On le connaît comme étant le guitariste qui joue plus vite que son ombre, lui qui fut le franc-tireur des Breastfeeders de 1999 jusqu’à récemment. Sunny Duval est pourtant bien plus qu’un redoutable joueur de six cordes électrique. En fait, il est plus qu’un guitariste et il nous convie à découvrir cette autre facette de lui, vendredi, au Lion d’Or, durant le Coup de cœur francophone.
Philippe Rezzonico
Au menu, de la chanson francophone qui repose sur du rock, certes, mais encore plus sur du R & B, de la Soul, des rythmes cajun et des épices zydeco. En bref, des compositions qui trempent dans la divine marmite des influences qui ont façonné La Nouvelle-Orléans d’hier et d’aujourd’hui. C’est le temps de redécouvrir Sunny Duval. C’est le temps de découvrir le Soul n’ Roll Man.
Attablé dans un café du Plateau, la conversation avec Duval prend des allures de rappel de virées aux États-Unis. Ça tombe sous le sens. Une partie de l’inspiration de son disque Amour d’amour tient en bonne partie à des périples effectués en Louisiane (La Nouvelle-Orléans, Lafayette) et au Tennessee (Memphis), lieux mythiques de la musique de racines américaines squattés à maintes reprises par le journaliste.
« Le disque, c’est un peu la résultante de deux road trips à Memphis, à Nashville et en Louisiane. Depuis 5 ans, j’écoute aussi beaucoup de Soul et de R & B. Depuis que je suis DJ, en fait. Ce sont les musiques que je trouve les plus intéressantes. Et dans ces cas-là, je vais aux sources. Et la source, c’est La Nouvelle-Orléans avec sa culture riche. La Soul des années 1940 et des années 1950, la musique cajun, zydeco, etc.
« J’ai été neuf fois là-bas. Chaque fois, je ramenais un disque et il y avait aussi le temps passé sur place. Toutes les musiques que je préfère sont sorties de là. »
Explosion sonore
L’écoute de Amour d’amour est fort révélatrice. Si la chanson-titre est un vivifiant croisement entre rockabilly, effluves country et même pop yé-yé, le reste du disque affiche ses couleurs musicales : chaudes, rondes et fédératrices, gracieuseté de cuivres pétaradants, de zestes d’harmonica et de chœurs rassembleurs qui évoquent le gospel.
L’autre partie de l’inspiration, il faut la chercher dans le titre et dans les textes des deux tiers des chansons : Fleur d’oranger, J’aime quand tu m’appelles mon amour, J’ai hâte à ce soir, Loin de toi, Ta face, Fou de toi (pas une reprise de la chanson de Pag) et Belle comme la braise. L’amour. L’amour toujours. L’amour désir. L’amour déchirant. L’amour mur à mur, finalement.

ENTRÉES FOURNIES:
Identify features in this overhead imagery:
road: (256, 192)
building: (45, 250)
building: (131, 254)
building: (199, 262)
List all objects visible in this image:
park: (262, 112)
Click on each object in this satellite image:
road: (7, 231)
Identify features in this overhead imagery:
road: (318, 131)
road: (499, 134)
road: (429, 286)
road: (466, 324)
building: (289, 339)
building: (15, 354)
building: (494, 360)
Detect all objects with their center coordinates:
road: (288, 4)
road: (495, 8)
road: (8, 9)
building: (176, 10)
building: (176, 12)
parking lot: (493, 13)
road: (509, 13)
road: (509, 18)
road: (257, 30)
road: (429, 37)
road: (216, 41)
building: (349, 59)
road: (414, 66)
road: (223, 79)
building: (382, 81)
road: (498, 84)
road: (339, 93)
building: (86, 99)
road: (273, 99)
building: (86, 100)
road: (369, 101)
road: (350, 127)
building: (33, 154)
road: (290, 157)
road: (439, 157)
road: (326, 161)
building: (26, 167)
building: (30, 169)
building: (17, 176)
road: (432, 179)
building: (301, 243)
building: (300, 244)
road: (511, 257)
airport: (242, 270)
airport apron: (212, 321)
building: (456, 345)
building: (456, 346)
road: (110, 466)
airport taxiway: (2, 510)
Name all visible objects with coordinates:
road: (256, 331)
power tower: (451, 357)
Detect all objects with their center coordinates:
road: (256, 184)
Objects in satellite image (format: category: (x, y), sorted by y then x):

TRAVAIL À FAIRE:
[A] Répondez aux questions suivantes à l'aide de l'article sur Sunny Duval :
(i) De quel groupe Sunny Duval a-t-il été le guitariste à partir de 1999 ?
(ii) Dans quelle salle se produit-il vendredi ?
(iii) Quel est le titre de son disque ?
[B] Traduisez en anglais cette phrase de l'article sur Sunny Duval : « Depuis 5 ans, j'écoute aussi beaucoup de Soul et de R & B. »
[C] Reprenez l'article sur Sunny Duval et poursuivez-le à partir de sa dernière phrase.

RÉPONSES:
[A]
(i) Les Breastfeeders.
(ii) Au Lion d'Or.
(iii) Amour d'amour.

[B] For the past five years, I have also been listening to a lot of Soul and R & B.

[C]
Ça, c’est une image différente de celle que l’on se faisait de Sunny Duval, le guitariste à la carrure solide et à la mâchoire close. Surtout que sur scène, on l’a parfois vu montrer des dents. J’ai le souvenir d’un spectacle des Breastfeeders où Sunny a fait valser Johnny de la scène au parterre avec une poussée irrésistible. Et l’atterrissage ne s’est pas fait en douceur…
Le ministre de l’amour
« (Sourire) Il avait toujours l’habitude de marcher sur mes pédales… Oui, quand j’ai composé, j’abordais une relation amoureuse. Quant à moi, il n’y a pas beaucoup de politiciens qui abordent ce sujet-là. Il devrait pourtant y avoir un ministère de l’Amour.
« Je trouve que nous sommes dans un monde qui peut être très, très, très gris. Qui peut être déprimant. Je n’ai pas l’intention de participer à ça. Moi, c’est ma réponse, de proposer des chansons ensoleillées, des riffs qui se dansent et parler d’amour.
« Moi et Damien Robitaille, je trouve qu’on a ça en commun. Pour moi, je suis un crooner. C’est sûr que c’est une facette de ta personnalité qui ne paraît pas beaucoup quand tu as été le guitariste des Breastfeeders durant dix ans, qui n’est pas un groupe spécialement romantique. Mais c’est un côté de moi qui a toujours été là et qui ressort sur cet album-là.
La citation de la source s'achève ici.